## [What you need to do]
Leave the images out and repeat the data exactly as given.

## [Supplied information]
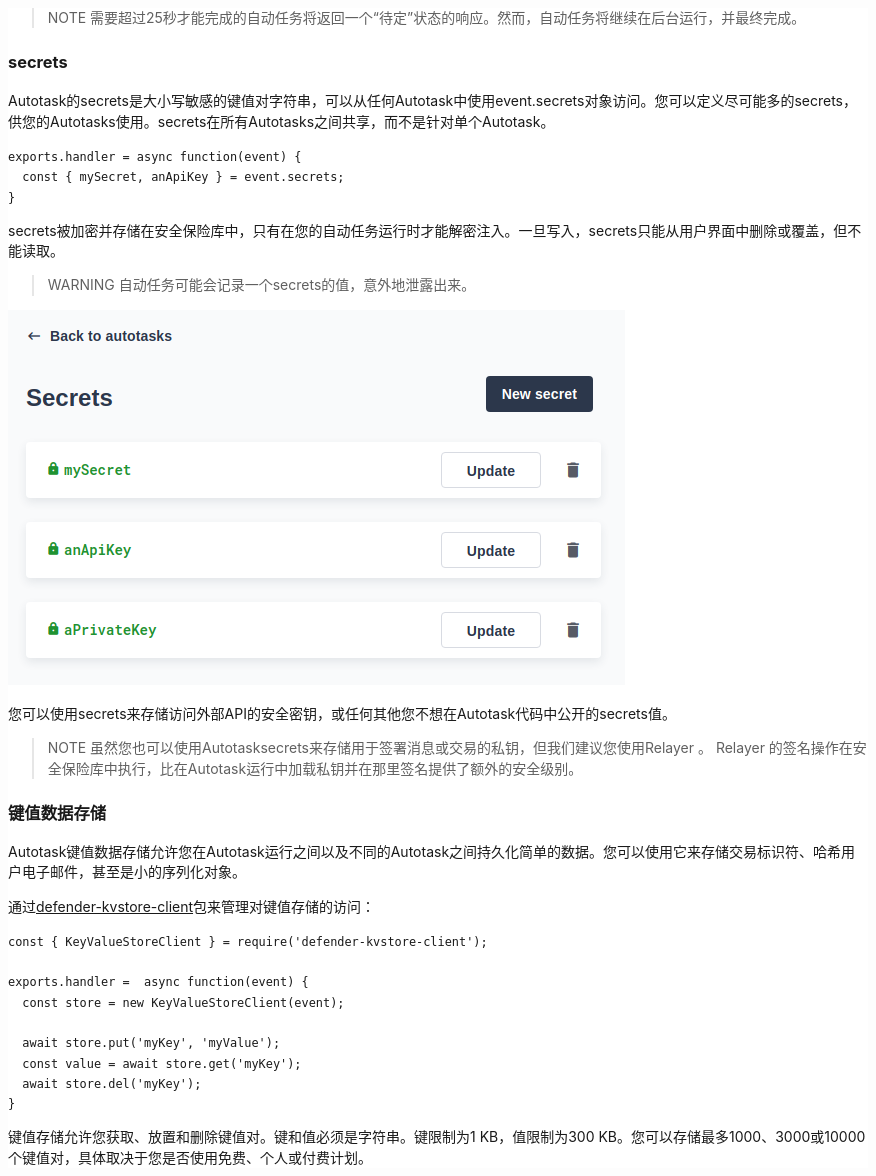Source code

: > NOTE
需要超过25秒才能完成的自动任务将返回一个“待定”状态的响应。然而，自动任务将继续在后台运行，并最终完成。

### secrets
Autotask的secrets是大小写敏感的键值对字符串，可以从任何Autotask中使用event.secrets对象访问。您可以定义尽可能多的secrets，供您的Autotasks使用。secrets在所有Autotasks之间共享，而不是针对单个Autotask。
```
exports.handler = async function(event) {
  const { mySecret, anApiKey } = event.secrets;
}
```

secrets被加密并存储在安全保险库中，只有在您的自动任务运行时才能解密注入。一旦写入，secrets只能从用户界面中删除或覆盖，但不能读取。

> WARNING
自动任务可能会记录一个secrets的值，意外地泄露出来。

![autotasks-1.png](img/autotasks-1.png)

您可以使用secrets来存储访问外部API的安全密钥，或任何其他您不想在Autotask代码中公开的secrets值。


> NOTE
虽然您也可以使用Autotasksecrets来存储用于签署消息或交易的私钥，但我们建议您使用Relayer 。 Relayer 的签名操作在安全保险库中执行，比在Autotask运行中加载私钥并在那里签名提供了额外的安全级别。

### 键值数据存储
Autotask键值数据存储允许您在Autotask运行之间以及不同的Autotask之间持久化简单的数据。您可以使用它来存储交易标识符、哈希用户电子邮件，甚至是小的序列化对象。

通过[defender-kvstore-client](http://npmjs.com/package/defender-kvstore-client)包来管理对键值存储的访问：
```
const { KeyValueStoreClient } = require('defender-kvstore-client');

exports.handler =  async function(event) {
  const store = new KeyValueStoreClient(event);

  await store.put('myKey', 'myValue');
  const value = await store.get('myKey');
  await store.del('myKey');
}
```
键值存储允许您获取、放置和删除键值对。键和值必须是字符串。键限制为1 KB，值限制为300 KB。您可以存储最多1000、3000或10000个键值对，具体取决于您是否使用免费、个人或付费计划。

## [Answer box]
Source code

: > NOTE
需要超过25秒才能完成的自动任务将返回一个“待定”状态的响应。然而，自动任务将继续在后台运行，并最终完成。

### secrets
Autotask的secrets是大小写敏感的键值对字符串，可以从任何Autotask中使用event.secrets对象访问。您可以定义尽可能多的secrets，供您的Autotasks使用。secrets在所有Autotasks之间共享，而不是针对单个Autotask。
```
exports.handler = async function(event) {
  const { mySecret, anApiKey } = event.secrets;
}
```

secrets被加密并存储在安全保险库中，只有在您的自动任务运行时才能解密注入。一旦写入，secrets只能从用户界面中删除或覆盖，但不能读取。

> WARNING
自动任务可能会记录一个secrets的值，意外地泄露出来。

![autotasks-1.png](img/autotasks-1.png)

您可以使用secrets来存储访问外部API的安全密钥，或任何其他您不想在Autotask代码中公开的secrets值。


> NOTE
虽然您也可以使用Autotasksecrets来存储用于签署消息或交易的私钥，但我们建议您使用Relayer 。 Relayer 的签名操作在安全保险库中执行，比在Autotask运行中加载私钥并在那里签名提供了额外的安全级别。

### 键值数据存储
Autotask键值数据存储允许您在Autotask运行之间以及不同的Autotask之间持久化简单的数据。您可以使用它来存储交易标识符、哈希用户电子邮件，甚至是小的序列化对象。

通过[defender-kvstore-client](http://npmjs.com/package/defender-kvstore-client)包来管理对键值存储的访问：
```
const { KeyValueStoreClient } = require('defender-kvstore-client');

exports.handler =  async function(event) {
  const store = new KeyValueStoreClient(event);

  await store.put('myKey', 'myValue');
  const value = await store.get('myKey');
  await store.del('myKey');
}
```
键值存储允许您获取、放置和删除键值对。键和值必须是字符串。键限制为1 KB，值限制为300 KB。您可以存储最多1000、3000或10000个键值对，具体取决于您是否使用免费、个人或付费计划。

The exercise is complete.